The context of the relationship between the parties may also be relevant. A previous relationship or previous sexual activity does not amount to consent on a particular occasion, but it may form part of the background that the jury considers. This will be a controversial area in most trials and the defendant will need to make a formal application to the court for permission to rely on this sort of evidence.
How Chetwode Criminal Defence can help
Allegations involving consent are often among the most challenging cases to defend. The evidence can be highly personal, the issues can be complicated, and the consequences of a conviction can be extremely serious.
At Chetwode Criminal Defence, we understand the importance of carefully examining the evidence, identifying the legal issues, and ensuring that the prosecution is required to prove every part of the offence.
Our criminal defence team can advise you from the earliest stages of an investigation through to trial, providing clear advice and strong representation throughout the process.
FAQs
Does someone have to say “no” for there to be no consent?

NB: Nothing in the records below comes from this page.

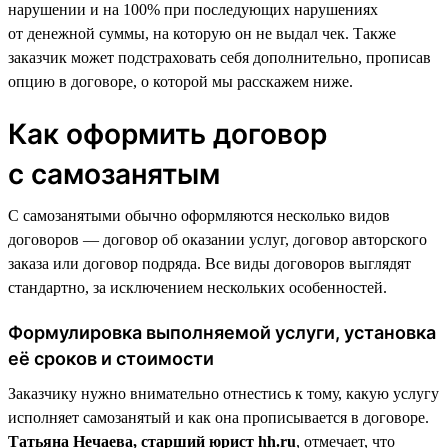
нарушении и на 100% при последующих нарушениях
от денежной суммы, на которую он не выдал чек. Также
заказчик может подстраховать себя дополнительно, прописав
опцию в договоре, о которой мы расскажем ниже.
Как оформить договор
с самозанятым
С самозанятыми обычно оформляются несколько видов
договоров — договор об оказании услуг, договор авторского
заказа или договор подряда. Все виды договоров выглядят
стандартно, за исключением нескольких особенностей.
Формулировка выполняемой услуги, установка
её сроков и стоимости
Заказчику нужно внимательно отнестись к тому, какую услугу
исполняет самозанятый и как она прописывается в договоре.
Татьяна Нечаева, старший юрист hh.ru
, отмечает, что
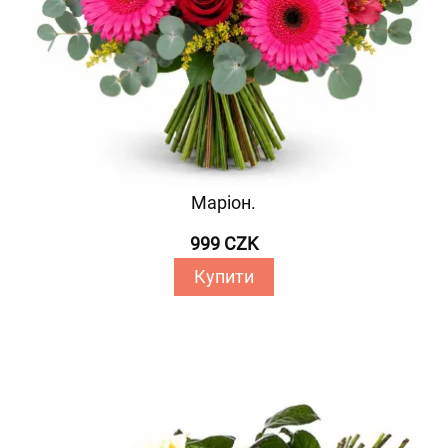
Маріон.
999 CZK
Купити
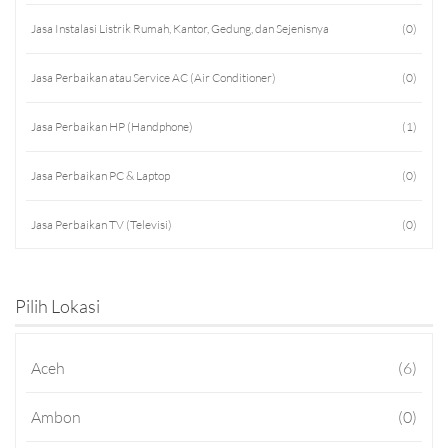
Jasa Instalasi Listrik Rumah, Kantor, Gedung, dan Sejenisnya
(0)
Jasa Perbaikan atau Service AC (Air Conditioner)
(0)
Jasa Perbaikan HP (Handphone)
(1)
Jasa Perbaikan PC & Laptop
(0)
Jasa Perbaikan TV (Televisi)
(0)
Jasa Perbaikan HT (Handy Talky)
(0)
Pilih Lokasi
Jasa Konsultan
(0)
Aceh
(6)
Jasa Konsultan IT
(0)
Ambon
(0)
Jasa Konsultasi TA
(0)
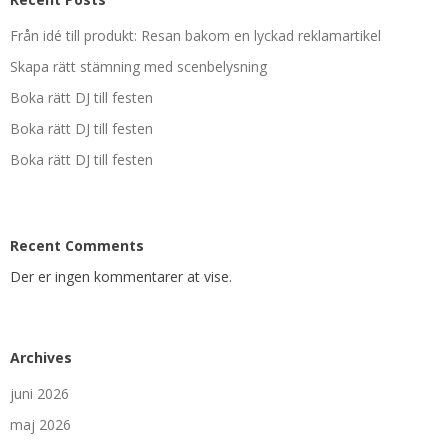
Från idé till produkt: Resan bakom en lyckad reklamartikel
Skapa rätt stämning med scenbelysning
Boka rätt DJ till festen
Boka rätt DJ till festen
Boka rätt DJ till festen
Recent Comments
Der er ingen kommentarer at vise.
Archives
juni 2026
maj 2026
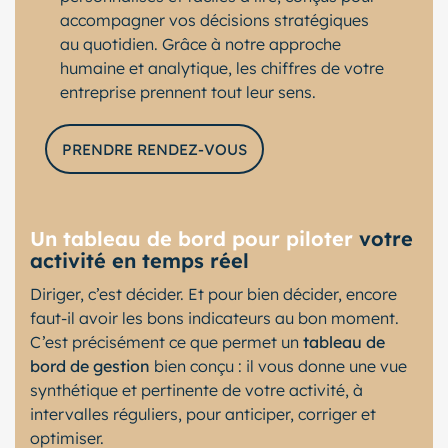
accompagner vos décisions stratégiques
au quotidien. Grâce à notre approche
humaine et analytique, les chiffres de votre
entreprise prennent tout leur sens.
PRENDRE RENDEZ-VOUS
Un tableau de bord pour piloter
votre
activité en temps réel
Diriger, c’est décider. Et pour bien décider, encore
faut-il avoir les bons indicateurs au bon moment.
C’est précisément ce que permet un
tableau de
bord de gestion
bien conçu : il vous donne une vue
synthétique et pertinente de votre activité, à
intervalles réguliers, pour anticiper, corriger et
optimiser.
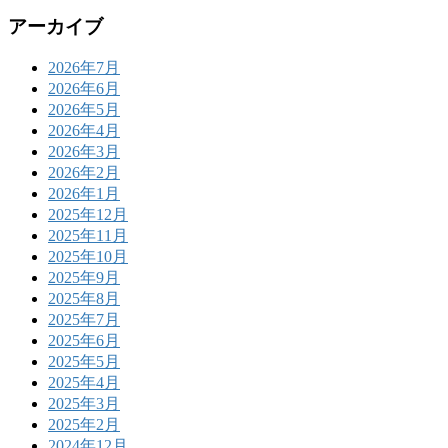
アーカイブ
2026年7月
2026年6月
2026年5月
2026年4月
2026年3月
2026年2月
2026年1月
2025年12月
2025年11月
2025年10月
2025年9月
2025年8月
2025年7月
2025年6月
2025年5月
2025年4月
2025年3月
2025年2月
2024年12月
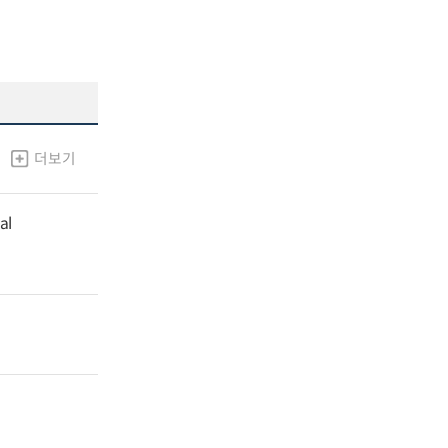
더보기
al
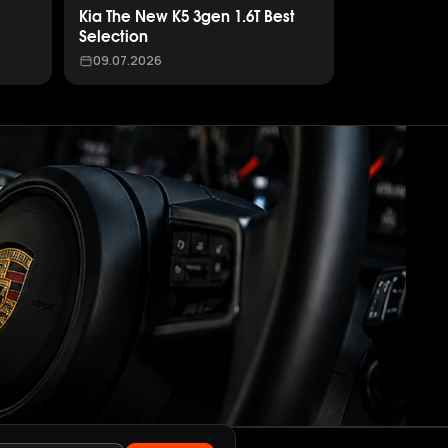
Kia The New K5 3gen 1.6T Best
Selection
09.07.2026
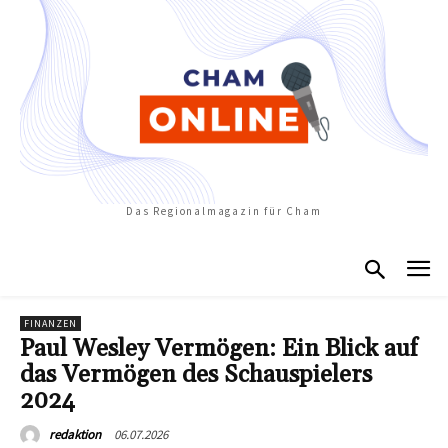
Das Regionalmagazin für Cham
FINANZEN
Paul Wesley Vermögen: Ein Blick auf
das Vermögen des Schauspielers
2024
06.07.2026
redaktion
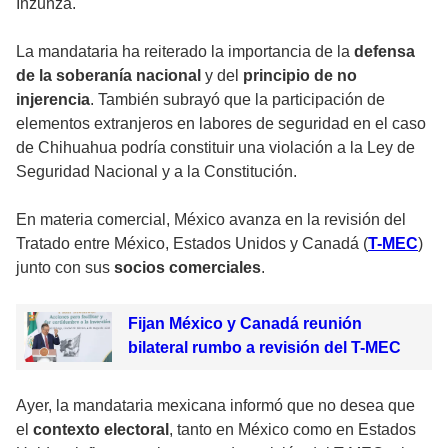
Inzunza.
La mandataria ha reiterado la importancia de la
defensa
de la soberanía nacional
y del
principio de no
injerencia
. También subrayó que la participación de
elementos extranjeros en labores de seguridad en el caso
de Chihuahua podría constituir una violación a la Ley de
Seguridad Nacional y a la Constitución.
En materia comercial, México avanza en la revisión del
Tratado entre México, Estados Unidos y Canadá (
T-MEC
)
junto con sus
socios comerciales
.
Fijan México y Canadá reunión
bilateral rumbo a revisión del T-MEC
Ayer, la mandataria mexicana informó que no desea que
el
contexto electoral
, tanto en México como en Estados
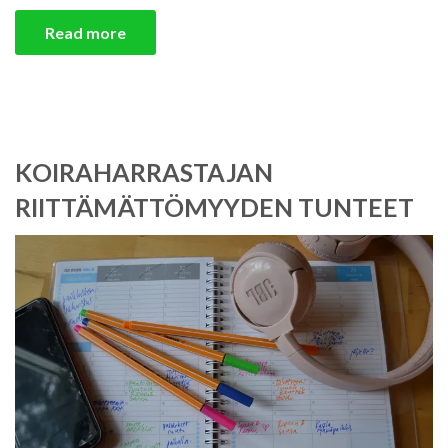
Read more
KOIRAHARRASTAJAN
RIITTÄMÄTTÖMYYDEN TUNTEET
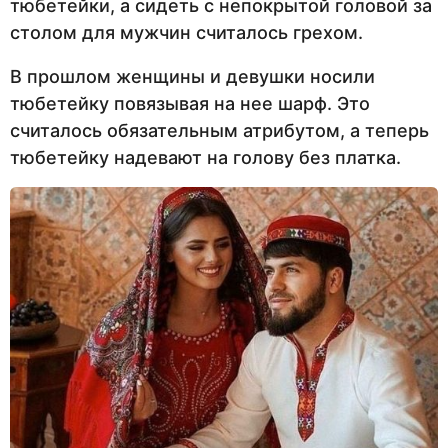
тюбетейки, а сидеть с непокрытой головой за
столом для мужчин считалось грехом.
В прошлом женщины и девушки носили
тюбетейку повязывая на нее шарф. Это
считалось обязательным атрибутом, а теперь
тюбетейку надевают на голову без платка.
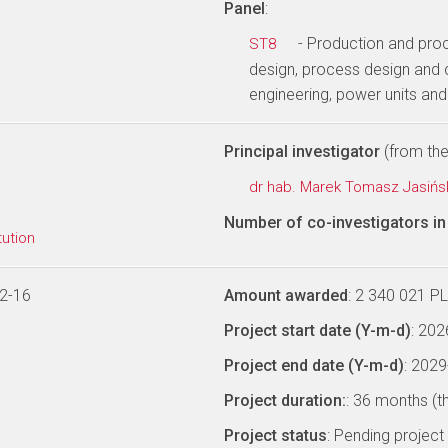
Panel
:
- Production and pro
ST8
design, process design and 
engineering, power units an
Principal investigator
(from the 
dr hab. Marek Tomasz Jasińs
Number of co-investigators in 
tution
2-16
Amount awarded
: 2 340 021 P
Project start date (Y-m-d)
: 20
Project end date (Y-m-d)
: 202
Project duration:
: 36 months (t
Project status
: Pending project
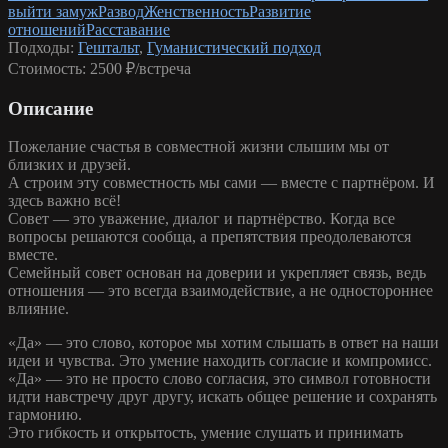
выйти замуж
Развод
Женственность
Развитие
отношений
Расставание
Подходы:
Гештальт
,
Гуманистический подход
Стоимость:
2500 ₽/встреча
Описание
Пожелание счастья в совместной жизни слышим мы от
близких и друзей.
А строим эту совместность мы сами — вместе с партнёром. И
здесь важно всё!
Совет — это уважение, диалог и партнёрство. Когда все
вопросы решаются сообща, а препятствия преодолеваются
вместе.
Семейный совет основан на доверии и укрепляет связь, ведь
отношения — это всегда взаимодействие, а не одностороннее
влияние.
«Да» — это слово, которое мы хотим слышать в ответ на наши
идеи и чувства. Это умение находить согласие и компромисс.
«Да» — это не просто слово согласия, это символ готовности
идти навстречу друг другу, искать общее решение и сохранять
гармонию.
Это гибкость и открытость, умение слушать и принимать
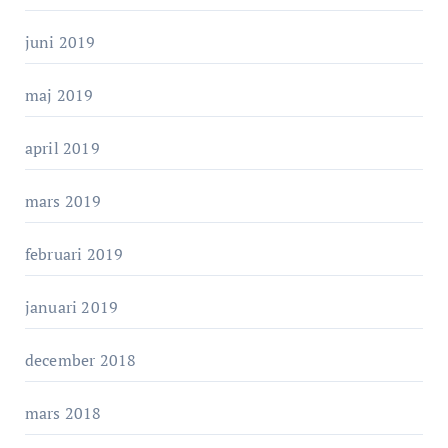
juni 2019
maj 2019
april 2019
mars 2019
februari 2019
januari 2019
december 2018
mars 2018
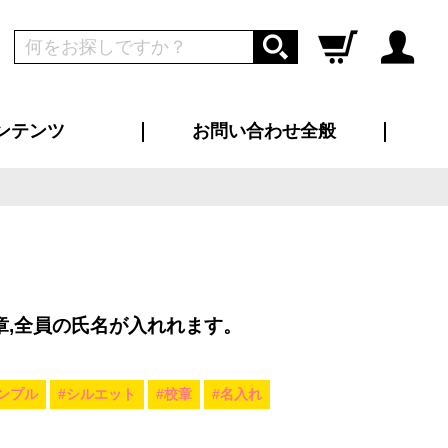
ンテンツ
お問い合わせ全般
ログイン
新規会員登録
ス（お知らせ）
インタビュー
ン別特集一覧
すめ特集一覧
物コンテンツ
トギャラリー
ンキング
法人事例
ラブログ
大口注文・法人向け
総合お問い合わせ
再注文・追加注文
サンプル貸し出し
カタログ請求
デザイン入稿
ツユニフォーム
り・横断幕
バッグ
カジュアルユニフォーム
靴・くつ下・サンダル
タオル
章,全員の氏名が入れれます。
ンプル
#シルエット
#校章
#名入れ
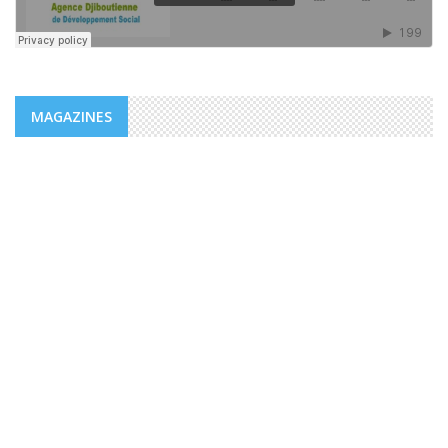
MAGAZINES
MAGAZINES
PUBLICATIONS @FR
MAGAZINE “AGIR” NUMÉRO 4 /
EDITORIAL.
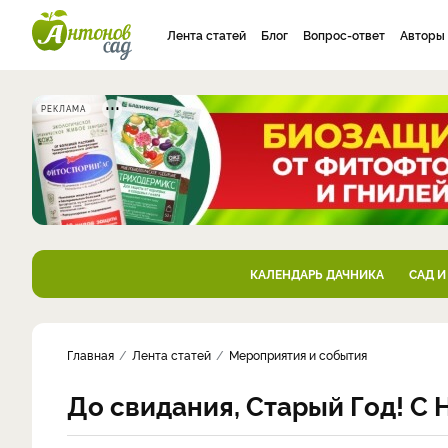
Лента статей
Блог
Вопрос-ответ
Авторы
РЕКЛАМА
КАЛЕНДАРЬ ДАЧНИКА
САД И
Главная
Лента статей
Мероприятия и события
До свидания, Старый Год! С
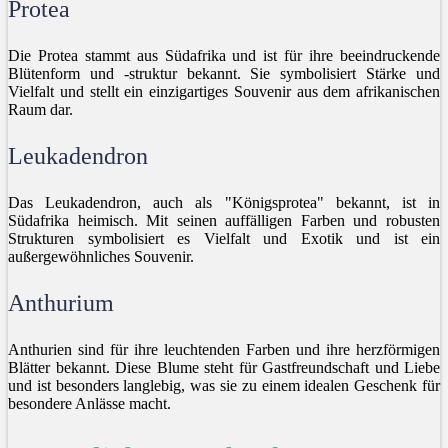
Protea
Die Protea stammt aus Südafrika und ist für ihre beeindruckende
Blütenform und -struktur bekannt. Sie symbolisiert Stärke und
Vielfalt und stellt ein einzigartiges Souvenir aus dem afrikanischen
Raum dar.
Leukadendron
Das Leukadendron, auch als "Königsprotea" bekannt, ist in
Südafrika heimisch. Mit seinen auffälligen Farben und robusten
Strukturen symbolisiert es Vielfalt und Exotik und ist ein
außergewöhnliches Souvenir.
Anthurium
Anthurien sind für ihre leuchtenden Farben und ihre herzförmigen
Blätter bekannt. Diese Blume steht für Gastfreundschaft und Liebe
und ist besonders langlebig, was sie zu einem idealen Geschenk für
besondere Anlässe macht.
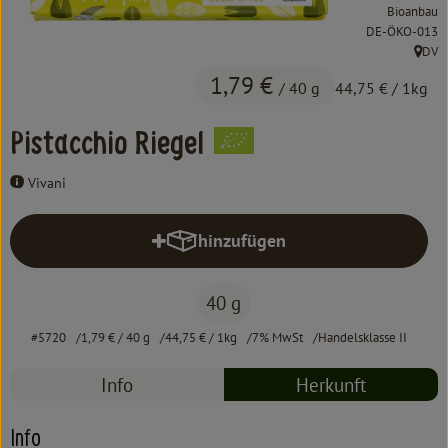
Kochen & Backen
Bioanbau
, Kontrollstelle:
DE-ÖKO-013
Süß & Pikant
DV
, Herk
1,79 €
/ 40 g
44,75 €
/ 1kg
Getränke
Pistacchio Riegel
Haushalt
Vivani
Einkaufen
hinzufügen
Produkt zum Warenkorb hinzufüg
Über uns
40 g
Aktuelles
#5720
1,79 €
/ 40 g
44,75 €
/ 1kg
7% MwSt
Handelsklasse II
Erleben
Info
Herkunft
Info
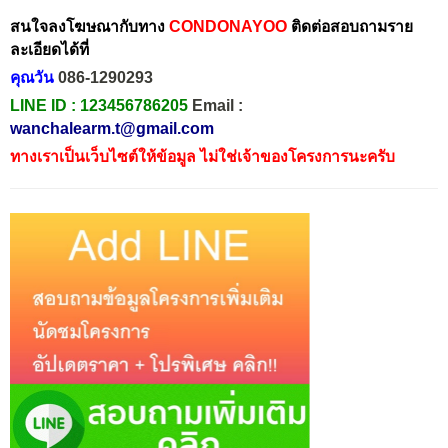
สนใจลงโฆษณากับทาง
CONDONAYOO
ติดต่อสอบถามราย
ละเอียดได้ที่
คุณวัน
086-1290293
LINE ID :
123456786205
Email :
wanchalearm.t@gmail.com
ทางเราเป็นเว็บไซต์ให้ข้อมูล ไม่ใช่เจ้าของโครงการนะครับ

No. Consent is about whether someone freely chose to participate. A lack of verbal refusal or physical resistance does not necessarily mean consent was present.
Can someone withdraw consent after sexual activity has started?
Yes. Consent must continue throughout sexual activity and can be withdrawn at any time.
If both people were drunk, does that mean there was no consent?
Not necessarily. The issue is whether the person had the capacity and freedom to choose. Intoxication is considered in the circumstances of each case.
Can a genuine belief in consent be a defence?
Yes, but the belief must be reasonable. The jury will consider all the circumstances when deciding this.